What you are asked to do> Look for the word "blob" in the entries and copy every line where it shows up.

Data shown START

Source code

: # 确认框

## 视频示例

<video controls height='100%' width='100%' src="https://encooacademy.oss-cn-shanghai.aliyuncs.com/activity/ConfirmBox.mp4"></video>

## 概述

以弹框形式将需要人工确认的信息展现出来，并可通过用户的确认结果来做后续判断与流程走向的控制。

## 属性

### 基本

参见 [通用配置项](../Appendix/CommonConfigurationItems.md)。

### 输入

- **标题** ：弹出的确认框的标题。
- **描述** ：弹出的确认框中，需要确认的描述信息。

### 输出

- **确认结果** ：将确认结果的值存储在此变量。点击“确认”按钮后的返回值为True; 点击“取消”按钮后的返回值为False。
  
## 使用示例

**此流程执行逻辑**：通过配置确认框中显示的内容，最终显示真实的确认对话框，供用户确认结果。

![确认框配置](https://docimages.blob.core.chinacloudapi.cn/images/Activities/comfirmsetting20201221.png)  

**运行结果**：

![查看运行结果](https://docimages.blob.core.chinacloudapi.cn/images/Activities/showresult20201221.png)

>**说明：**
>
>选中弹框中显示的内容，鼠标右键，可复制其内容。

Data shown END

Response>
![确认框配置](https://docimages.blob.core.chinacloudapi.cn/images/Activities/comfirmsetting20201221.png)  
![查看运行结果](https://docimages.blob.core.chinacloudapi.cn/images/Activities/showresult20201221.png)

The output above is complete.